Remodeling and fibrosis of the vein wall in varicose veins has been shown to occur at the level of the venous segments affected by reflux. This is a continuous, progressive process that affects the vein wall structurally and biomechanically. In the early phase, leukocytes and platelets migrate into the vein wall and degranulate, releasing a number of cytokines and growth factors which have been shown to upregulate adhesion molecule expression on venous endothelial cells. This may perpetuate leukocyte migration and exacerbate the inflammatory process. This has been demonstrated by elevated levels of intercellular adhesion molecule-1 (ICAM-1) and P-selectin expressed by vein wall endothelium in limbs affected by venous disease. Upregulation of ICAM-1 enhances vein wall inflammation by increasing migration of lymphocytes into the vein wall. Platelets release transforming growth factor beta (TGF-β) and connective tissue growth factor (CTGF), both of which have profound effects on extracellular matrix (ECM) production.

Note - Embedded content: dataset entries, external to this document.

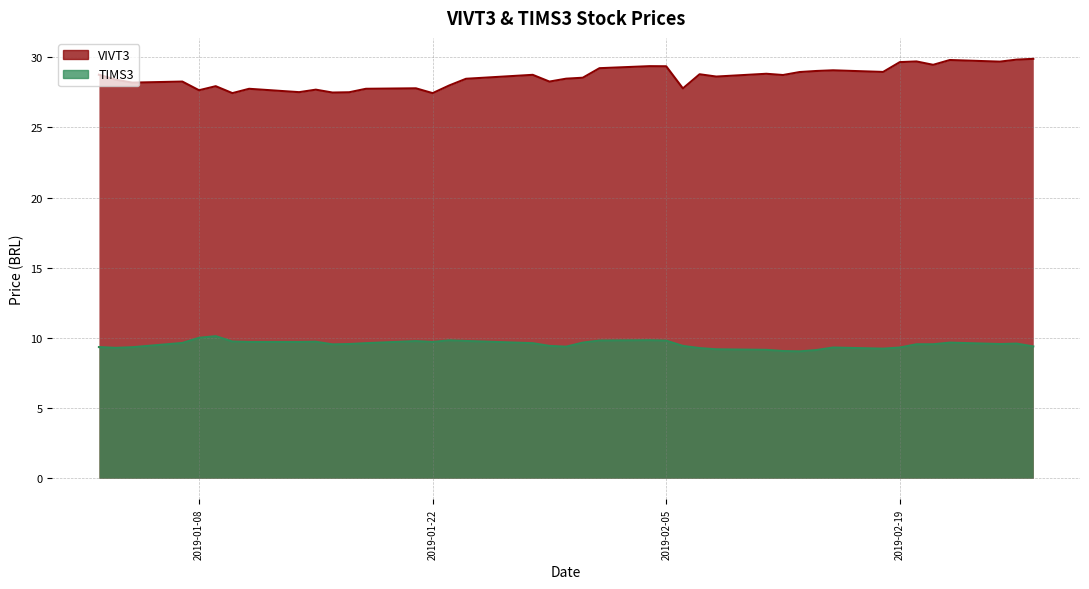

Reading left to right, what are all the values shown in this chart?

VIVT3: 2019-01-02=28.7	2019-01-03=28.4	2019-01-04=28.2	2019-01-07=28.3	2019-01-08=27.6	2019-01-09=27.9	2019-01-10=27.4	2019-01-11=27.7	2019-01-14=27.5	2019-01-15=27.7	2019-01-16=27.5	2019-01-17=27.5	2019-01-18=27.7	2019-01-21=27.8	2019-01-22=27.4	2019-01-23=28.0	2019-01-24=28.5	2019-01-28=28.7	2019-01-29=28.3	2019-01-30=28.5	2019-01-31=28.5	2019-02-01=29.2	2019-02-04=29.4	2019-02-05=29.4	2019-02-06=27.8	2019-02-07=28.8	2019-02-08=28.6	2019-02-11=28.8	2019-02-12=28.7	2019-02-13=28.9	2019-02-14=29.0	2019-02-15=29.1	2019-02-18=28.9	2019-02-19=29.6	2019-02-20=29.7	2019-02-21=29.5	2019-02-22=29.8	2019-02-25=29.7	2019-02-26=29.8	2019-02-27=29.9
TIMS3: 2019-01-02=9.3	2019-01-03=9.3	2019-01-04=9.3	2019-01-07=9.6	2019-01-08=10.0	2019-01-09=10.1	2019-01-10=9.7	2019-01-11=9.7	2019-01-14=9.7	2019-01-15=9.7	2019-01-16=9.5	2019-01-17=9.6	2019-01-18=9.6	2019-01-21=9.8	2019-01-22=9.7	2019-01-23=9.8	2019-01-24=9.8	2019-01-28=9.6	2019-01-29=9.4	2019-01-30=9.4	2019-01-31=9.7	2019-02-01=9.8	2019-02-04=9.8	2019-02-05=9.8	2019-02-06=9.4	2019-02-07=9.3	2019-02-08=9.2	2019-02-11=9.1	2019-02-12=9.1	2019-02-13=9.0	2019-02-14=9.1	2019-02-15=9.3	2019-02-18=9.2	2019-02-19=9.3	2019-02-20=9.5	2019-02-21=9.5	2019-02-22=9.7	2019-02-25=9.6	2019-02-26=9.6	2019-02-27=9.4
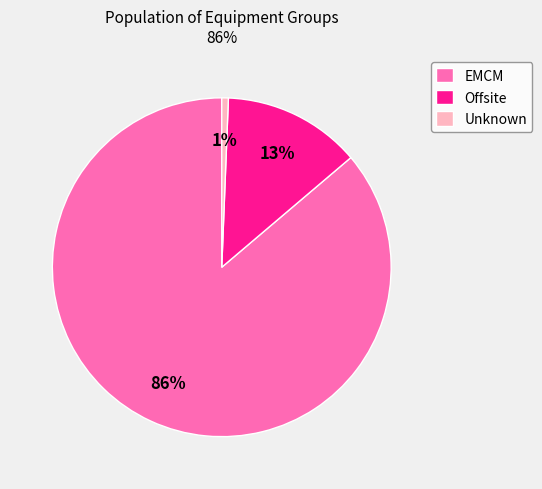

To the nearest percent, what is the combined percentage of Offsite and EMCM?

99%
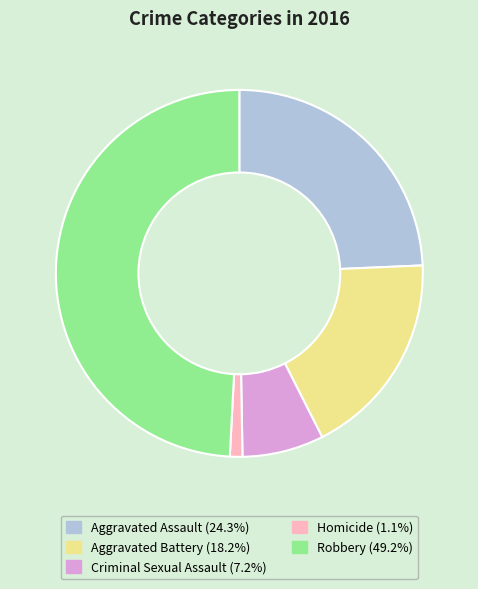

Which slice is the largest?

Robbery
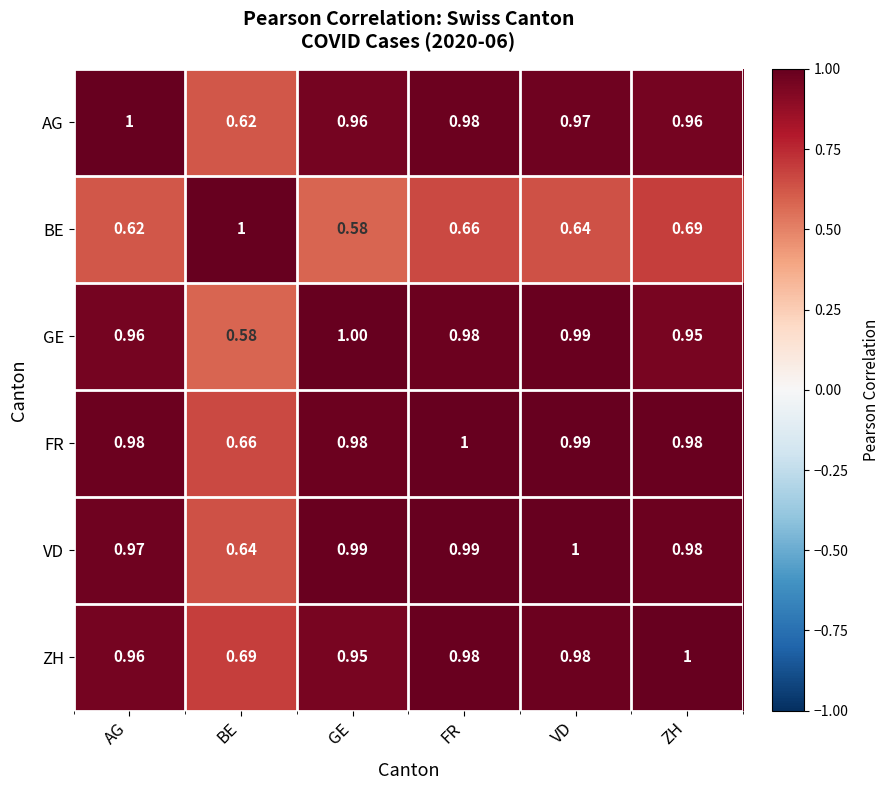

Between BE and FR, which series saw the biggest shift?

GE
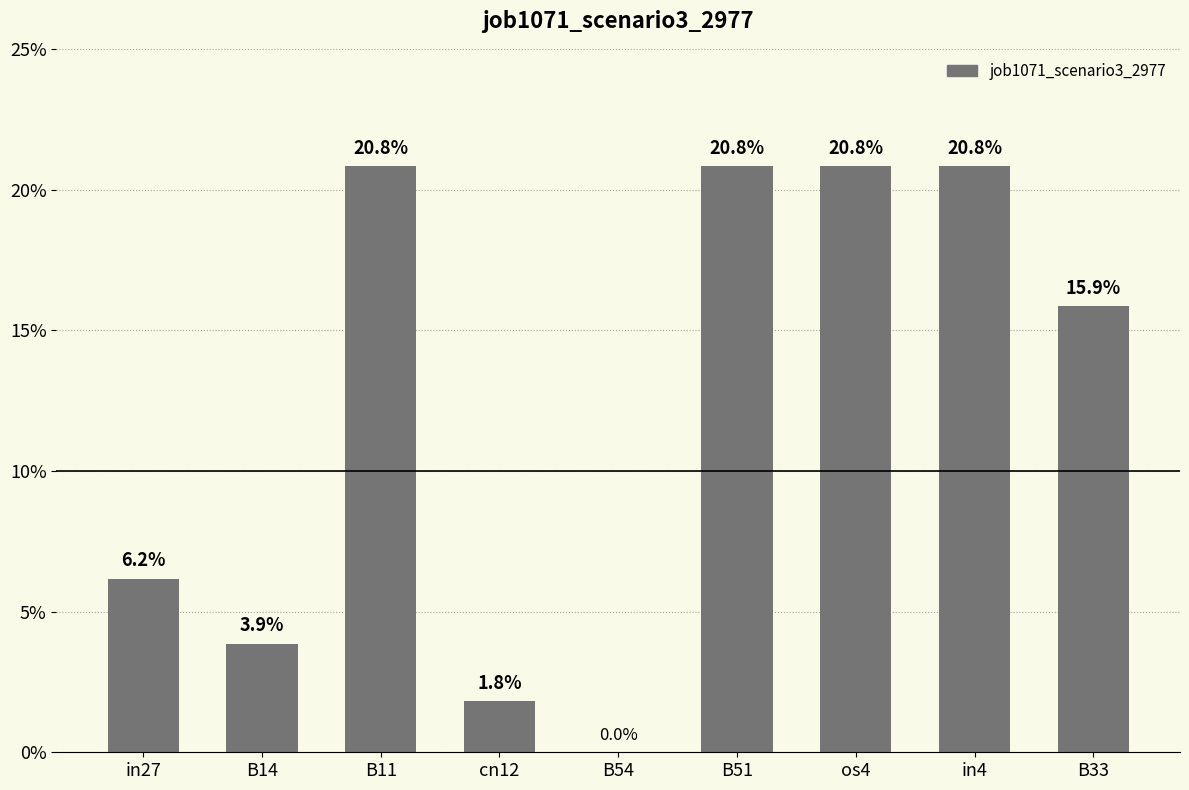

How many categories are shown in the chart?

9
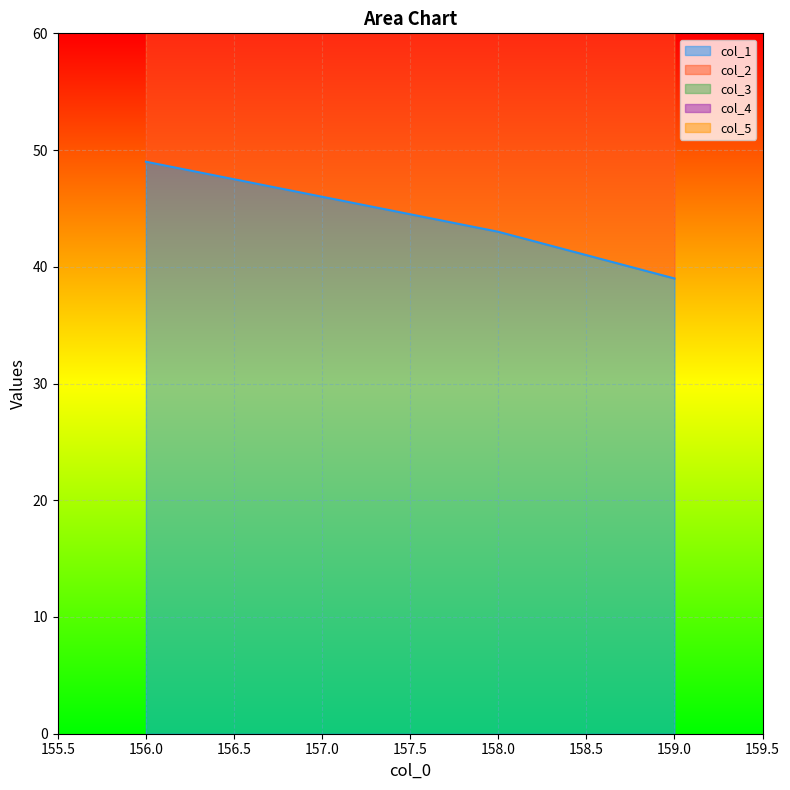

Reading left to right, transcribe all the data shown in this chart.

col_1: 156.0=49	157.0=46	158.0=43	159.0=39
col_2: 156.0=54	157.0=52	158.0=50	159.0=48
col_3: 156.0=1	157.0=1	158.0=1	159.0=1
col_4: 156.0=1	157.0=1	158.0=1	159.0=1
col_5: 156.0=40	157.0=40	158.0=40	159.0=40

Chronic Inflammation and Complications
Their importance in mediating progression to more severe forms of chronic venous disease and in the modulation of vein wall fibrosis and ulceration could provide new therapeutic targets.
Early vein wall hypoxia activates an anergic phenotype in infiltrating macrophages, inhibiting their migration and phagocytic activity. Ongoing hypoxia and the resulting cycle of red cell and iron extravasation and subsequent degradation and macrophage uptake lead to localized intra and extracellular hemosiderin accumulation and increases oxidative stress. These changes are likely to be key drivers of conversion to the fibrosis found in chronic venous disease and the development of skin changes and ulceration.
The recent development of a unique mouse model of venous hypertension has allowed a detailed study of the inflammatory processes in early venous disease. Our data indicate that the effects of vein wall hypoxia and the resulting microenvironmental changes on macrophage and leukocyte activity are likely to be of central importance in determining the nature of inflammatory responses during the initiation of venous disease.
Chronic inflammation and particularly the role of activated macrophages have been implicated as a feature of many chronic venous disease states. But progress in our understanding of the inflammatory processes in varicose veins has been slow. Macrophage and leukocyte infiltration of the vein wall is a feature of early varicose vein disease, but separating cause and effect with respect to leukocyte activation and specific aspects of vein wall remodeling in human disease has been difficult.